Improvement in cytopenias of patients with myelodysplastic syndromes (Mds) In response to thalidomide

2000 
Abstract Recent studies investigating the pathogenesis of MDS have yielded two important biological insights, both of which can be exploited for therapeutic purposes. The first is that cytopenias may be the result of excessive cytokine-induced apoptosis of hematopoietic cells, and second that the bone marrows (BM) of MDS patients are highly vascular. Thalidomide was chosen as a potentially useful agent since it has both anti-cytokine and anti-angiogenic properties. The protocol provided for a starting dose of 100 mg po qhs of thalidomide, increased as tolerated to 400 mg. Patients belonging to all FAB categories were eligible. Response meant an increase in Hb by 2.0 Gm/dL and/or a 50% reduction in packed red blood cell (PRBC) transfusions, increase in platelets by 30,000/μl or increase in absolute neutrophil count (ANC) by 500/μl. 83 patients with a confirmed diagnosis of MDS have been accrued on the study and 31 have completed 12 weeks and are available for response evaluation. The median age was 68 years; there were 19 males and 12 females. 18 had RA, 6 RARS, 6 had RAEB, and 1 had CMMoL. 29 had primary MDS, while 2 had received prior therapy for breast cancer.
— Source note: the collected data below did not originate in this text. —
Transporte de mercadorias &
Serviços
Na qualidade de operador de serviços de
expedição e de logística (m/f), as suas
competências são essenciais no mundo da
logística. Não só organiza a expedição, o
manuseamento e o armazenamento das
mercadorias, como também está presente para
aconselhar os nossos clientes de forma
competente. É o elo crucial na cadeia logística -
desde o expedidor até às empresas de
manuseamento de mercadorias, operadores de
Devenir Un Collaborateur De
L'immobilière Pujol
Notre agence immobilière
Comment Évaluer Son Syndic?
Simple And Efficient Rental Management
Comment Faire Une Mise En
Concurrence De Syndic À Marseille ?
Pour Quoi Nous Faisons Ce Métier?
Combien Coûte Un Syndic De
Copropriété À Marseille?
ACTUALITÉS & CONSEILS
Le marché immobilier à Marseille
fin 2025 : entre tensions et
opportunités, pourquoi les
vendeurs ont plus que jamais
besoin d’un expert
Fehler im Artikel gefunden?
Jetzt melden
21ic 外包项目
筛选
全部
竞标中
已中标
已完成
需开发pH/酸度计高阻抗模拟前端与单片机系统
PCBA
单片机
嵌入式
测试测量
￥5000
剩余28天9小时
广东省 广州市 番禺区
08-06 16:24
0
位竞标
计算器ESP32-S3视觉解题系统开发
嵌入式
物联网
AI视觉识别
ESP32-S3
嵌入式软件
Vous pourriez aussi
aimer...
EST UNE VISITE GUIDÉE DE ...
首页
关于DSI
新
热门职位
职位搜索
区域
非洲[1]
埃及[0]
Twenty-four patients were dependent on PRBC transfusions, while 6 were platelet dependent. The most frequent side effects were constipation, fatigue, and fluid retention while neuro-toxicity was avoided to a large extent because of prophylaxis with pyridoxine. 21 patients experienced rather significant partial response. The most striking responses were seen in the erythroid series with 8 patients achieving complete transfusion independence and 13 increasing their hemoglobin by more than 2 Gm/dL. Among the 13 platelet responders, there were 3 who increased their counts by >2000,000/μl and 4 by 100,000/μl. The best responses were seen in the RA/RARS patients, while 3/6 RAEB patients showed some disease evolution. Interestingly, 2 patients showed a response only after thalidomide was stopped. One of these in fact improved his hemoglobin from 7 to 16 Gm/dL, his platelets from 18,000/μl to 71,000/μl and normalized his ANC a full THREE months after stopping thalidomide, mimicking the effect of ATG and suggesting an immune-modulatory role of thalidomide in addition to its ant-cytokine and anti-angiogenic actions. In summary therefore, thalidomide is an exciting new addition to MDS therapeutic armament and needs further investigations.